● STATED EXERCISE: Reproduce all entries verbatim, with nothing added or dropped.

● SOURCE RECORDS:

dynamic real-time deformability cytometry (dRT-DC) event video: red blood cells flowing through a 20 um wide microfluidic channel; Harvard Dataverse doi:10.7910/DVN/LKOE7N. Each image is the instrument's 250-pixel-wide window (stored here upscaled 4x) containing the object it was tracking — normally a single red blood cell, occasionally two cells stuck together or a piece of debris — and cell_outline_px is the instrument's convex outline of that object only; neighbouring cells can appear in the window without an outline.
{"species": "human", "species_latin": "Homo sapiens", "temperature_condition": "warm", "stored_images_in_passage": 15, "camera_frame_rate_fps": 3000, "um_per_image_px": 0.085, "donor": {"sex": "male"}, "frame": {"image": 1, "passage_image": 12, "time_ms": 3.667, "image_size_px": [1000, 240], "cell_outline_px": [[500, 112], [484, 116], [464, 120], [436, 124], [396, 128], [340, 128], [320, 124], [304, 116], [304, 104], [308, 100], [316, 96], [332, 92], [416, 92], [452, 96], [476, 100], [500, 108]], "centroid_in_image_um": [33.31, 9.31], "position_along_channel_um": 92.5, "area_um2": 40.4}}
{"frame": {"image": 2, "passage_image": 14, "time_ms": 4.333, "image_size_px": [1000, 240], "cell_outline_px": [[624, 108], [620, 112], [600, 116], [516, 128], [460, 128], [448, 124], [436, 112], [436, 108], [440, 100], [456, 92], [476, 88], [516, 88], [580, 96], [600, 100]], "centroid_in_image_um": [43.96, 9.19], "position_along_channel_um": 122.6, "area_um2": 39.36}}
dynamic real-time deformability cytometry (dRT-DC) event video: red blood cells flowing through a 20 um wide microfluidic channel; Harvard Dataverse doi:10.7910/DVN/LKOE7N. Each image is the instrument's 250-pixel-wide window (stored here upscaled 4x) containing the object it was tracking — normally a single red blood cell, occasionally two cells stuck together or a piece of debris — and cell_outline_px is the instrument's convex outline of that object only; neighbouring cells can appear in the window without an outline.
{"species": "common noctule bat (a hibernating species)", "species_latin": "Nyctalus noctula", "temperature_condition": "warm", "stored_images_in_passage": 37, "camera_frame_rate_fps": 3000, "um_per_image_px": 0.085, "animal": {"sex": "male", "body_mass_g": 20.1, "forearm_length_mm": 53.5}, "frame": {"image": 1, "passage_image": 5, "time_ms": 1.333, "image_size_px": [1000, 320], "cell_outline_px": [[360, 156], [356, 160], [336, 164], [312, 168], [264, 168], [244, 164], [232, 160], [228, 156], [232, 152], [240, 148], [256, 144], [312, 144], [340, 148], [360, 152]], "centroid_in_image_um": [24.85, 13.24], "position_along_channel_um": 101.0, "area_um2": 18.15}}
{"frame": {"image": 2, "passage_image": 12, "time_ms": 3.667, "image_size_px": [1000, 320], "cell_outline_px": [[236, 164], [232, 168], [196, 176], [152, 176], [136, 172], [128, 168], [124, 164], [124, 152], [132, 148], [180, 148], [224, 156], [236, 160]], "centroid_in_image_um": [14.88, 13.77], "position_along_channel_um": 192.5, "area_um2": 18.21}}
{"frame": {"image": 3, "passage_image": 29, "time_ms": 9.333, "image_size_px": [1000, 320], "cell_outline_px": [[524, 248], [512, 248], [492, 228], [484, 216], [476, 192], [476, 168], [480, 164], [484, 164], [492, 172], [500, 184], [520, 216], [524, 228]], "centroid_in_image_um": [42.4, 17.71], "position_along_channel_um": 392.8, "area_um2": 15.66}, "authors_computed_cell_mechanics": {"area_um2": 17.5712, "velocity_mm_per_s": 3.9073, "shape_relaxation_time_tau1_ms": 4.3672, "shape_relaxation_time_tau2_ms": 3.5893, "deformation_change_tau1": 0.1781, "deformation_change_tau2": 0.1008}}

● SOLUTION FOR THIS TASK:
dynamic real-time deformability cytometry (dRT-DC) event video: red blood cells flowing through a 20 um wide microfluidic channel; Harvard Dataverse doi:10.7910/DVN/LKOE7N. Each image is the instrument's 250-pixel-wide window (stored here upscaled 4x) containing the object it was tracking — normally a single red blood cell, occasionally two cells stuck together or a piece of debris — and cell_outline_px is the instrument's convex outline of that object only; neighbouring cells can appear in the window without an outline.
{"species": "human", "species_latin": "Homo sapiens", "temperature_condition": "warm", "stored_images_in_passage": 15, "camera_frame_rate_fps": 3000, "um_per_image_px": 0.085, "donor": {"sex": "male"}, "frame": {"image": 1, "passage_image": 12, "time_ms": 3.667, "image_size_px": [1000, 240], "cell_outline_px": [[500, 112], [484, 116], [464, 120], [436, 124], [396, 128], [340, 128], [320, 124], [304, 116], [304, 104], [308, 100], [316, 96], [332, 92], [416, 92], [452, 96], [476, 100], [500, 108]], "centroid_in_image_um": [33.31, 9.31], "position_along_channel_um": 92.5, "area_um2": 40.4}}
{"frame": {"image": 2, "passage_image": 14, "time_ms": 4.333, "image_size_px": [1000, 240], "cell_outline_px": [[624, 108], [620, 112], [600, 116], [516, 128], [460, 128], [448, 124], [436, 112], [436, 108], [440, 100], [456, 92], [476, 88], [516, 88], [580, 96], [600, 100]], "centroid_in_image_um": [43.96, 9.19], "position_along_channel_um": 122.6, "area_um2": 39.36}}
dynamic real-time deformability cytometry (dRT-DC) event video: red blood cells flowing through a 20 um wide microfluidic channel; Harvard Dataverse doi:10.7910/DVN/LKOE7N. Each image is the instrument's 250-pixel-wide window (stored here upscaled 4x) containing the object it was tracking — normally a single red blood cell, occasionally two cells stuck together or a piece of debris — and cell_outline_px is the instrument's convex outline of that object only; neighbouring cells can appear in the window without an outline.
{"species": "common noctule bat (a hibernating species)", "species_latin": "Nyctalus noctula", "temperature_condition": "warm", "stored_images_in_passage": 37, "camera_frame_rate_fps": 3000, "um_per_image_px": 0.085, "animal": {"sex": "male", "body_mass_g": 20.1, "forearm_length_mm": 53.5}, "frame": {"image": 1, "passage_image": 5, "time_ms": 1.333, "image_size_px": [1000, 320], "cell_outline_px": [[360, 156], [356, 160], [336, 164], [312, 168], [264, 168], [244, 164], [232, 160], [228, 156], [232, 152], [240, 148], [256, 144], [312, 144], [340, 148], [360, 152]], "centroid_in_image_um": [24.85, 13.24], "position_along_channel_um": 101.0, "area_um2": 18.15}}
{"frame": {"image": 2, "passage_image": 12, "time_ms": 3.667, "image_size_px": [1000, 320], "cell_outline_px": [[236, 164], [232, 168], [196, 176], [152, 176], [136, 172], [128, 168], [124, 164], [124, 152], [132, 148], [180, 148], [224, 156], [236, 160]], "centroid_in_image_um": [14.88, 13.77], "position_along_channel_um": 192.5, "area_um2": 18.21}}
{"frame": {"image": 3, "passage_image": 29, "time_ms": 9.333, "image_size_px": [1000, 320], "cell_outline_px": [[524, 248], [512, 248], [492, 228], [484, 216], [476, 192], [476, 168], [480, 164], [484, 164], [492, 172], [500, 184], [520, 216], [524, 228]], "centroid_in_image_um": [42.4, 17.71], "position_along_channel_um": 392.8, "area_um2": 15.66}, "authors_computed_cell_mechanics": {"area_um2": 17.5712, "velocity_mm_per_s": 3.9073, "shape_relaxation_time_tau1_ms": 4.3672, "shape_relaxation_time_tau2_ms": 3.5893, "deformation_change_tau1": 0.1781, "deformation_change_tau2": 0.1008}}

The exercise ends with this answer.